We continued, marching through the damp woods and tackling steep climbs and knee-jarring descents. At around 4pm we emerged out of those twisted oak woods and were ready to make camp. Tents were pitched, and after a slap up meal it was off to bed on full stomachs. During the night the wind picked up and the rain lashed down, the tents seemed as if they would surrender to the howling gusts at any moment. Needless to say not much sleep was had, and we watched bleary eyed over cups of hot chocolate as the Landrover carrying the rest of our team wound down the road to meet us for the start of the second day.
We were met with smiles, and the pleasant calm of a campsite going through its morning routine. Packed rucksacks adorned the ground, teeth were being brushed and there were calls for takers on the last of the hot water. The morning was breezy but despite tired bodies, everybody was in good spirits and I was relieved. Having organised proceedings, I had been disappointed not to join the team for Day One of the challenge after being taken down by a bout of food poisoning. My guilt had amplified as the rain and wind gathered momentum during the night. But despite sore ankles and aching legs (our Exmoor lot is a hardy bunch) we set off on Day Two (Rodney Gap to Combe Martin) with a spring in our step.
Climbing up Countisbury Hill got the blood pumping, and we were rewarded with one of my favourite Exmoor views. Stood atop Great Red, the beautiful mosaic of the land takes your breath away; heathland covered in bronzed bracken slides into the autumnal patchwork of a steep wooded valley, whilst the great cliffs tower over the sea, reaching out into Welsh infinity. At this viewing, the shore’s water was bordered by clay red as debris from a recent landslip washed away. The tide was bearing down and the sea crashed over the sea wall at Lynmouth, our next destination.

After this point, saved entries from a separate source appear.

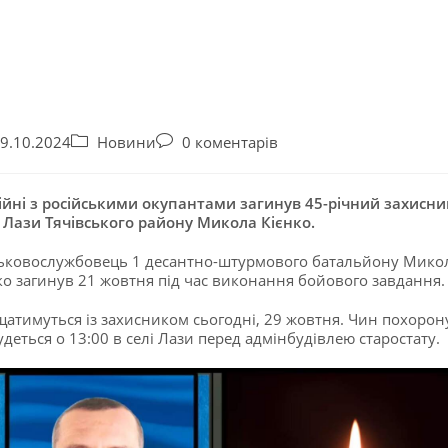
9.10.2024
Новини
0 коментарів
ійні з російськими окупантами загинув 45-річний захисник
 Лази Тячівського району Микола Кієнко.
ьковослужбовець 1 десантно-штурмового батальйону Мико
ко загинув 21 жовтня під час виконання бойового завдання.
атимуться із захисником сьогодні, 29 жовтня. Чин похорон
удеться о 13:00 в селі Лази перед адмінбудівлею старостату.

It was an easy romp down to Lynmouth, and once there we took time to watch the surfers capitalising on the tide, allowing for a few breaths before introducing our calf muscles to the Lynmouth–Lynton zigzag. However, this was nothing compared to the mighty Sherrycombe that lay before us. The weather was holding and the famous goats of the Valley of the Rocks playfully darted around us. We were gaining momentum, spurred along by Dan and Marcus’ childhood memories of playing around Lee Abbey, and then the elation of being close to home (Heddon) territory and the final strait. Stopping momentarily on a bench recently built and installed by Ranger Dan F and Jodie (a regular volunteer), the group got to catch a breath over the Heddon’s mouth. We could see below us that both our trampers (off road mobility scooters) were being used to full advantage. Sat on that bench (instated for a recently lost loved one), it made me proud to be part of a team of people who made it their business to care for people, coast and countryside.
The next few miles passed in the shadow of the Sherrycombe ascent. Bodies were tiring now and the light was slowly receding. And then, stood at the bottom of the mighty Hangman, it was time for the final climb. We went up in sections taking it slowly; willing each other forward silently with our mutual spirit and momentum. Then, after an elongated final crest there it was… the top… the pile of stones… joyously we took photos and rested our weary legs.

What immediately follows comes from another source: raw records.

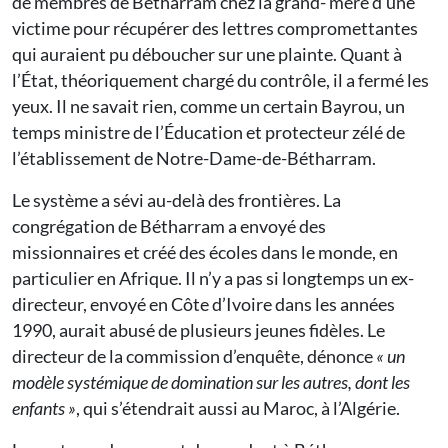
de membres de Bétharram chez la grand- mère d’une
victime pour récupérer des lettres compromettantes
qui auraient pu déboucher sur une plainte. Quant à
l’État, théoriquement chargé du contrôle, il a fermé les
yeux. Il ne savait rien, comme un certain Bayrou, un
temps ministre de l’Éducation et protecteur zélé de
l’établissement de Notre-Dame-de-Bétharram.
Le système a sévi au-delà des frontières. La
congrégation de Bétharram a envoyé des
missionnaires et créé des écoles dans le monde, en
particulier en Afrique. Il n’y a pas si longtemps un ex-
directeur, envoyé en Côte d’Ivoire dans les années
1990, aurait abusé de plusieurs jeunes fidèles. Le
directeur de la commission d’enquête, dénonce
« un
modèle systémique de domination sur les autres, dont les
enfants »
, qui s’étendrait aussi au Maroc, à l’Algérie.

Now down to Combe Martin we rolled, Julian (our boss and super support driver) waiting patiently for us in the car park. There was relief and exuberance that we had done it: 35 miles of unforgiving Exmoor coastline, Minehead to Combe Martin in two days. 192 miles added to the South West Coastal Path’s challenge total and a fantastic effort; thank you Dan F, Kate, Marcus, Carol, Zoe and Julian for all your hard work.